To help provide a cheaper online-only option, the university forged a partnership with Udacity, a for-profit MOOC provider. In a pilot project, the company worked with professors at the university to create three introductory mathematics classes. The courses are free online, but students who want credit from San Jose State can take them for just $150, far less than the $450 to $750 that students would typically pay for a credit-bearing course.

Both moves are part of Mr. Qayoumi’s plan to “reinvent” public universities. He has laid out that vision in a series of reports that call for public colleges to use technology to produce more graduates while spending less money. In one, he suggests that some high-school students might take a year’s worth of courses as MOOCs before even coming to a college campus.

Some professors question the president’s notion that colleges should look to industry for inspiration. “It almost treats students like they’re industrial products, like ‘How many widgets can we get through those programs?'” said David Parry, an assistant professor of emerging media at the University of Texas at Dallas, in an interview this year after San Jose State announced its project with Udacity.

Mr. Qayoumi, though, sees the move to online learning as a way to actually improve the quality of education. In large lecture classes, he says, people romanticize the classroom experience and overstate the effectiveness of the chalk-and-talk format. When professors give monologues to a room of 120 students, few actually interact with the sage on the stage.

So far, data are proving him right. In his experiment with the edX circuits class, 91 percent of the students who watched the lecture videos from MIT passed, while only 55 percent and 59 percent passed in the two traditional sections offered as control groups.

The president compares higher education today to the railroad industry in the 1940s and 50s: Companies that stubbornly clung to the view that they were in the railroad business failed, while those that diversified, considering their mission as transportation in whatever form, thrived.

“How can we really help our students be successful?” he asks. “How can we be this cradle of creativity and an intellectual center of new ideas and new knowledge?”

“We are a learning enterprise,” he says. And he’s willing to abandon the old rails of traditional instruction.

Mr. Qayoumi, 60, grew up in Afghanistan and trained as an engineer at the American University of Beirut.

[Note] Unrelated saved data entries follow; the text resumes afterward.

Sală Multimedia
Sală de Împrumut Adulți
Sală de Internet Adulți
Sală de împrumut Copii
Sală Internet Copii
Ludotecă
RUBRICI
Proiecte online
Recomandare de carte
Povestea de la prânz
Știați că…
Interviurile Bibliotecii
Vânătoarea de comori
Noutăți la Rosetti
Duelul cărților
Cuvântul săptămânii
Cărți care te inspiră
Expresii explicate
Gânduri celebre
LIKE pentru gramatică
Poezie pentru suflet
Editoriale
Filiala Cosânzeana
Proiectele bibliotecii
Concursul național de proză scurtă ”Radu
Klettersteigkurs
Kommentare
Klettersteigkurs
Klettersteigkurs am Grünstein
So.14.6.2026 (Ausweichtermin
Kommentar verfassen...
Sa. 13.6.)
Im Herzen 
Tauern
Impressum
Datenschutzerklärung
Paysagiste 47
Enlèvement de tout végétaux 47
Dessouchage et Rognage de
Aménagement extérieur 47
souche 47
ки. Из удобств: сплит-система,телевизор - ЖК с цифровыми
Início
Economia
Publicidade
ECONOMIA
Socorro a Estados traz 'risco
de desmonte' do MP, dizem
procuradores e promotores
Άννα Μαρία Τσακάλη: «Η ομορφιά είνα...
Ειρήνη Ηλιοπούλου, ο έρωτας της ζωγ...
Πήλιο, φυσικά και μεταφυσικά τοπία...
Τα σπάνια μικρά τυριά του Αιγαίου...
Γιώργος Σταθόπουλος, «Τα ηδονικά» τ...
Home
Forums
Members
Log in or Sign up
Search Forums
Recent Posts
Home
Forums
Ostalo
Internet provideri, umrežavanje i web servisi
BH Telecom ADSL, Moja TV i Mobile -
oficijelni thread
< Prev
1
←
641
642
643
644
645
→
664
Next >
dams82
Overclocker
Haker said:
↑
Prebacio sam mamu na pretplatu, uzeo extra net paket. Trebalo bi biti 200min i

He did his doctoral thesis at the University of Cincinnati on how to rethink electrical systems to make them more efficient.

He worked in industry for several years—as an engineer in the Middle East—which he credits for giving him his business-minded approach to college leadership.

In the mid-80s he became associate vice president for administration at San Jose State, and held administrative positions at two other California institutions before becoming president of California State University-East Bay, in 2006. He took over the top job at San Jose State two years ago.

He has also played a role in the rebuilding of his homeland, serving as senior adviser to the minister of finance of Afghanistan, from 2002 to 2005, and as a board member of the Central Bank of Afghanistan, from 2003 to 2006.

His reports and his experiments with MOOCs have recently brought him into the national spotlight. He has presented his ideas to Secretary of Education Arne Duncan, and Gov. Jerry Brown of California has taken an interest in his projects.

Mr. Qayoumi often talks as if he’s running a start-up technology company rather than a state university. “We would like to move as fast as we can,” he says of his plans. “We want to fail fast, learn from it, and move on.”

What would he say to someone who worries that too much fast failing could undo his esteemed university?

“I don’t see them as radical,” he says of his projects. “It’s not that we’re changing the entire university.”

But he does feel a sense of urgency for his reforms. “Isn’t it about time that something should change?” he asks. “From the day that chalk and a blackboard were invented, how much change has really been made? We need to move far faster than what we have been comfortable” with up to now, he says.